Thursday, July 17, 2008
When to arrive. There are two schools of thought: Arrive as early as possible and get the best merchandise at a premium price, or arrive late and get good merchandise at clearance prices but fewer choices. At the end of the day, dealers don't want to haul items home, particularly big pieces of furniture, and may be more willing to take a lower offer.
Cash is king! Always carry small bills, and nothing bigger than a 20. Dealers prefer cash and will often give you a lower price than if you were paying by check. Etiquette tip: If you haggle for a lower price, give them the exact amount. Don't bargain down from $20 to $15 and then give them a $20 bill. It's considered rude.
Dress appropriately. Always wear comfortable shoes because you'll be doing a lot of walking. If you're an early shopper, dress in layers that can be shed as the day gets warmer. Consider carrying a shoulder or messenger bag, which are the easiest to carry and keep your hands free for shopping. Bring only what you need (ID, cash, checkbook, cellphone, credit card, tape measure, pen and paper).
Always ask the magic question: "Is that your best price?" Nine times out of 10 it is not, and the dealer will go down 10 to 20 percent. But be prepared to walk away if he doesn't meet your envisioned price.

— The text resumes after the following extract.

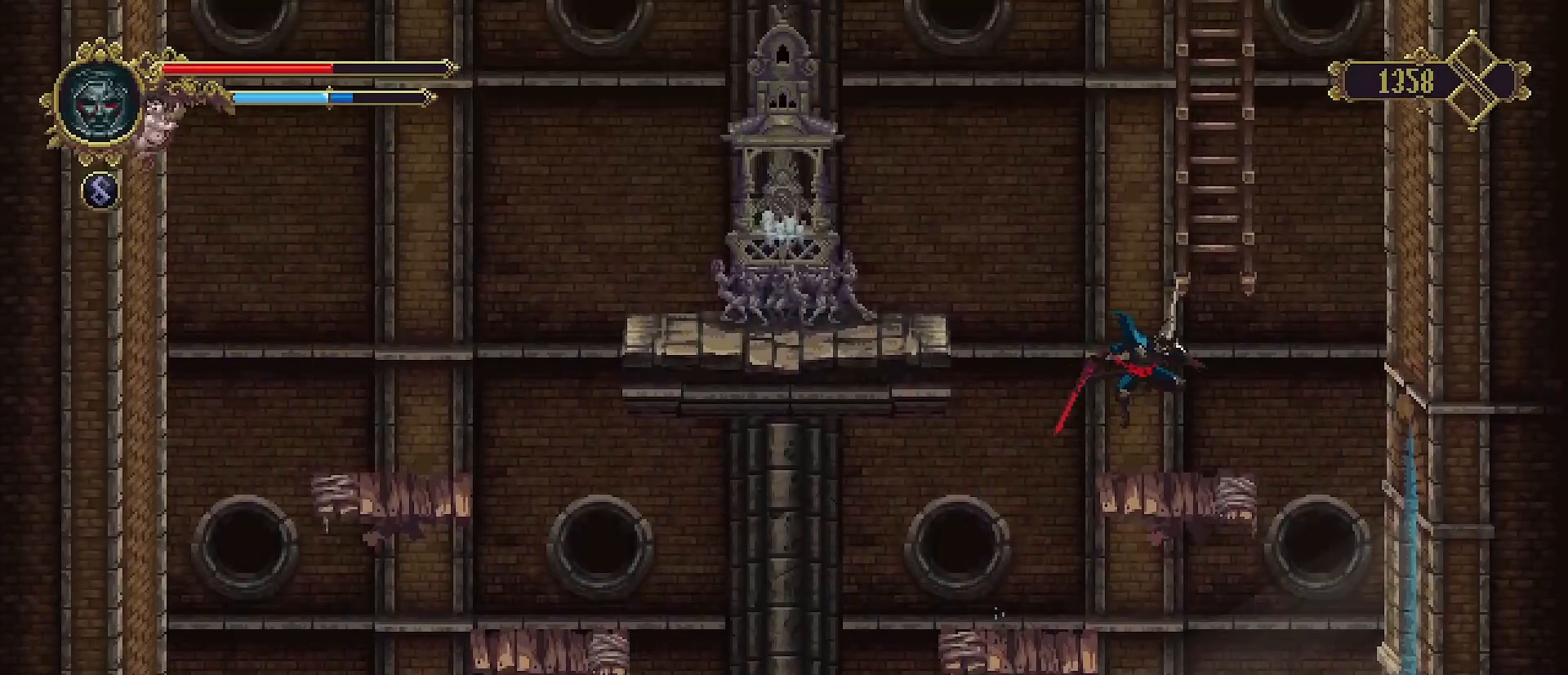
{"buttons": [], "left_stick": "left", "right_stick": "center", "events": [[67, "left_stick", "up-left"], [233, "CROSS", "down"], [433, "CROSS", "up"], [500, "left_stick", "left"]]}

Buy in bulk. A dealer is more likely to give a discount if you buy a set of something or several pieces.
Always bring measurements of the spaces you have to fill. You probably won't have the convenience of going home and coming back, so know exactly what size space you have and what size piece you need for it.
Do your homework. Learn some of the ways that you can spot an original from a reproduction and some of the characteristics of a truly old piece. For instance, dovetailed joinery in drawers, square nails and wide boards are common in old pieces.
You bought it. Now what? If you want to make the investment, a rolling cart is great for small-to-medium items. That pine footstool you just bought might seem light now, but it will become heavy and burdensome if you have to lug it around all day. If you buy something really large, ask whether you can come back for it at the end of the day.
Be ready to haul it home. If you are planning a trip to buy big pieces, it's best to bring or rent the biggest car, truck or SUV you can. Have rope to tie things down, blankets to cover things so they don't get banged up in transit, a hand truck if there isn't one available and a tarp to cover anything that might be exposed to the elements. And bring enough money for tips. There might be a few folks on staff willing to help you load up, and it's appropriate to tip them.
Most of all, have fun! A flea market is as much about the experience as it is about finding the perfect farm table. There are no mistakes when it comes to flea markets (if what you bought doesn't work in one room, move it to another one, paint it, refinish it or sell it). That's the beauty of it all. So shop with abandon. Be fearless. Have fun. And don't forget the kettle corn!